• [Task objective] Copy all lines in the data that contain the string "libraries".

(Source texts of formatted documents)

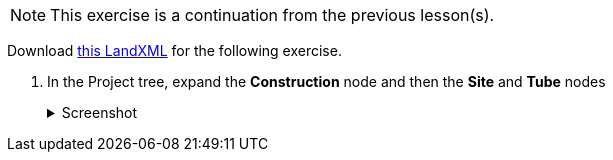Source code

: NOTE: This exercise is a continuation from the previous lesson(s).

Download xref:attachment$exhibition-heading.xml[this LandXML] for the following exercise.

. In the Project tree, expand the *Construction* node and then the *Site* and *Tube* nodes
+
--
.Screenshot
[%collapsible]
====
image::02-project-tree.png[]
====
--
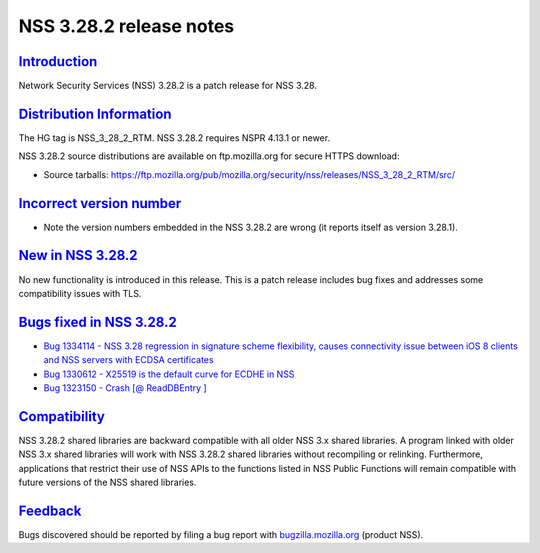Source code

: .. _mozilla_projects_nss_nss_3_28_2_release_notes:

NSS 3.28.2 release notes
========================

`Introduction <#introduction>`__
--------------------------------

.. container::

   Network Security Services (NSS) 3.28.2 is a patch release for NSS 3.28.

.. _distribution_information:

`Distribution Information <#distribution_information>`__
--------------------------------------------------------

.. container::

   The HG tag is NSS_3_28_2_RTM. NSS 3.28.2 requires NSPR 4.13.1 or newer.

   NSS 3.28.2 source distributions are available on ftp.mozilla.org for secure HTTPS download:

   -  Source tarballs:
      https://ftp.mozilla.org/pub/mozilla.org/security/nss/releases/NSS_3_28_2_RTM/src/

.. _incorrect_version_number:

`Incorrect version number <#incorrect_version_number>`__
--------------------------------------------------------

.. container::

   -  Note the version numbers embedded in the NSS 3.28.2 are wrong (it reports itself as version
      3.28.1).

.. _new_in_nss_3.28.2:

`New in NSS 3.28.2 <#new_in_nss_3.28.2>`__
------------------------------------------

.. container::

   No new functionality is introduced in this release. This is a patch release includes bug fixes
   and addresses some compatibility issues with TLS.

.. _bugs_fixed_in_nss_3.28.2:

`Bugs fixed in NSS 3.28.2 <#bugs_fixed_in_nss_3.28.2>`__
--------------------------------------------------------

.. container::

   -  `Bug 1334114 - NSS 3.28 regression in signature scheme flexibility, causes connectivity issue
      between iOS 8 clients and NSS servers with ECDSA
      certificates <https://bugzilla.mozilla.org/show_bug.cgi?id=1334114>`__
   -  `Bug 1330612 - X25519 is the default curve for ECDHE in
      NSS <https://bugzilla.mozilla.org/show_bug.cgi?id=1330612>`__
   -  `Bug 1323150 - Crash [@ ReadDBEntry
      ] <https://bugzilla.mozilla.org/show_bug.cgi?id=1323150>`__

`Compatibility <#compatibility>`__
----------------------------------

.. container::

   NSS 3.28.2 shared libraries are backward compatible with all older NSS 3.x shared libraries. A
   program linked with older NSS 3.x shared libraries will work with NSS 3.28.2 shared libraries
   without recompiling or relinking. Furthermore, applications that restrict their use of NSS APIs
   to the functions listed in NSS Public Functions will remain compatible with future versions of
   the NSS shared libraries.

`Feedback <#feedback>`__
------------------------

.. container::

   Bugs discovered should be reported by filing a bug report with
   `bugzilla.mozilla.org <https://bugzilla.mozilla.org/enter_bug.cgi?product=NSS>`__ (product NSS).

• [Your response]
   NSS 3.28.2 shared libraries are backward compatible with all older NSS 3.x shared libraries. A
   program linked with older NSS 3.x shared libraries will work with NSS 3.28.2 shared libraries
   the NSS shared libraries.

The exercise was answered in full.